David, célèbre peintre français sous l'Empire, a excellé par la pureté classique de son dessin. On conte sur lui, pourtant, une anecdote qui porte à croire que les artistes mêmes sont faillibles.
Cet homme illustre avait exposé un de ses plus beaux tableaux et se trouvait par hasard confondu dans la foule qui l'admirait. Il remarqua un homme dont le costume annonçait un cocher de fiacre, et dont l'attitude indiquait le dédain. «Je vois que vous n'aimez point ce tableau, lui dit le peintre.--Ma foi, non!--C'est pourtant un de ceux devant lesquels tout le monde s'arrête.--Il n'y a pas de quoi.

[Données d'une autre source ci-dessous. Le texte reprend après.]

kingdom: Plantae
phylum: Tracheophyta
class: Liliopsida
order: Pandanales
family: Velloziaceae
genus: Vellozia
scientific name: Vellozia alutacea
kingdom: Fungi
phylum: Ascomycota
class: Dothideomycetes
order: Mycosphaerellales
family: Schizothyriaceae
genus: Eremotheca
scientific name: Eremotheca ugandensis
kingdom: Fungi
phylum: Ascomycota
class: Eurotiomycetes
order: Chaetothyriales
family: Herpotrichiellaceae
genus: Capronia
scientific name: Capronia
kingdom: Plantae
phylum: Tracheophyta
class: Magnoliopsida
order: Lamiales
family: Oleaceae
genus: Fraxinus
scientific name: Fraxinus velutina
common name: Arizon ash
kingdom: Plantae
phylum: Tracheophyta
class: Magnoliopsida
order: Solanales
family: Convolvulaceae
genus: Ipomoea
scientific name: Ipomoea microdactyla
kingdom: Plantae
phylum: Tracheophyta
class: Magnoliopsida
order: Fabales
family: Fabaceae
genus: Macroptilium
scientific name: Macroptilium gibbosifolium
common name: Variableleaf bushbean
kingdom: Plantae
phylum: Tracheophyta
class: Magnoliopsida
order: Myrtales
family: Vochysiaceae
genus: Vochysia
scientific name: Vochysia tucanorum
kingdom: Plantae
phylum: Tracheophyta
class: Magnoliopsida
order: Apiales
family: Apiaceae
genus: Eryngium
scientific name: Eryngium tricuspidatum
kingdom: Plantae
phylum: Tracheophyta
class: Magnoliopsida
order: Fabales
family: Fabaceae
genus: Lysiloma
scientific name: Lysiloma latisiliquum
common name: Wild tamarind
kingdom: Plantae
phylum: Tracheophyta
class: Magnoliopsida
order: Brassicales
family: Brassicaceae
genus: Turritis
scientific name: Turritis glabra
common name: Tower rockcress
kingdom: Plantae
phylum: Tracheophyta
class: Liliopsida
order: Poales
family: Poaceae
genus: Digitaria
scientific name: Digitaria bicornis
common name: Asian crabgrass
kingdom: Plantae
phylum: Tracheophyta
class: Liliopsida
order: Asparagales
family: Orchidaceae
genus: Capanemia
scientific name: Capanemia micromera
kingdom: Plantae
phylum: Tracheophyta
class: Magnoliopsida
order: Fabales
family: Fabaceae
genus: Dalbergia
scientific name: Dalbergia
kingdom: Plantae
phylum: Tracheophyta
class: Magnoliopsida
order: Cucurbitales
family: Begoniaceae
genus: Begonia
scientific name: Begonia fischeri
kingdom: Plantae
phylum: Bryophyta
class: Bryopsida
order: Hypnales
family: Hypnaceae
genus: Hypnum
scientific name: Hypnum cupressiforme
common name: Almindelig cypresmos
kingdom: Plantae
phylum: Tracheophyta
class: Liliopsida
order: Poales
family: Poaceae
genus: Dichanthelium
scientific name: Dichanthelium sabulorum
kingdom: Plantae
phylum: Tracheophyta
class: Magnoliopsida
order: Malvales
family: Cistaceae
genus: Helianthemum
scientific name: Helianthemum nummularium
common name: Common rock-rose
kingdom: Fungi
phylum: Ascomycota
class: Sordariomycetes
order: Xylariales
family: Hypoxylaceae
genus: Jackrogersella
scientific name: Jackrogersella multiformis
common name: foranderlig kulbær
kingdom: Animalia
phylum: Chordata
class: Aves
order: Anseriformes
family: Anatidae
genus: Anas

Voyez cet imbécile de peintre qui a fait un cheval dont la bouche est toute couverte d'écume et qui, pourtant, n'a pas de mors.» David se tut; mais dès que le salon fut fermé, il effaça l'écume.
À quelle époque le peintre David a-t-il vécu?--À quel titre est-il célèbre?--Son dessin a-t-il cependant toujours été parfait, à tous les points de vue?--Dans quelle foule se trouvait-il un jour par hasard?--Tout le monde trouvait-il bons ses tableaux?--Qui est-ce qui regardait avec dédain certain tableau de cet artiste?--Qu'y avait-il de faux dans ce tableau, à son avis?--Avait-il raison?--Parlait-il en connaissance de cause?--Comment David a-t-il réparé la faute?
Donnez des synonymes à dix mots de cette histoire.
93. L'HOMME DUPE DE SA CRÉDULITÉ
Un bourgeois de Lyon, fort riche, ayant fait tirer son horoscope, mangea, pendant le temps qu'il croyait avoir à vivre, tout ce qu'il avait. Mais ayant été plus loin que l'astrologue ne l'avait prédit, il n'avait plus de quoi se nourrir. Il se vit obligé de demander l'aumône, et il disait en tendant la main: «Assistez un homme qui a été dupe de sa crédulité.»
Est-ce qu'on croit encore de nos jours aux horoscopes?--Quelle destinée avait-on prédite au bourgeois?--Comment a-t-il voulu en tirer profit?--L'horoscope a-t-il dit vrai?--Qu'est-ce que le pauvre bourgeois a dû faire pour se nourrir?--Quelle est la moralité du récit?
94. GÉNÉREUX À BON MARCHÉ
Un jeune vaurien, qui espérait hériter un jour de son oncle, voulait le sonder un peu pour savoir les chances qu'il courait de réaliser son ambition. «J'ai fait un beau rêve cette nuit, mon cher oncle, lui dit-il un matin.--Vraiment! dit l'oncle, et qu'avez-vous rêvé?--Que vous me donniez cinq cents francs.--Eh bien! répond le vieux, qui voyait bien de quoi il retournait, pour ne pas vous désappointer je vous permets de les garder.»
Qu'est-ce qui travaillait l'esprit du jeune homme?--Comment s'y est-il pris pour soutirer de l'argent à son oncle?--Est-ce que cela a pris?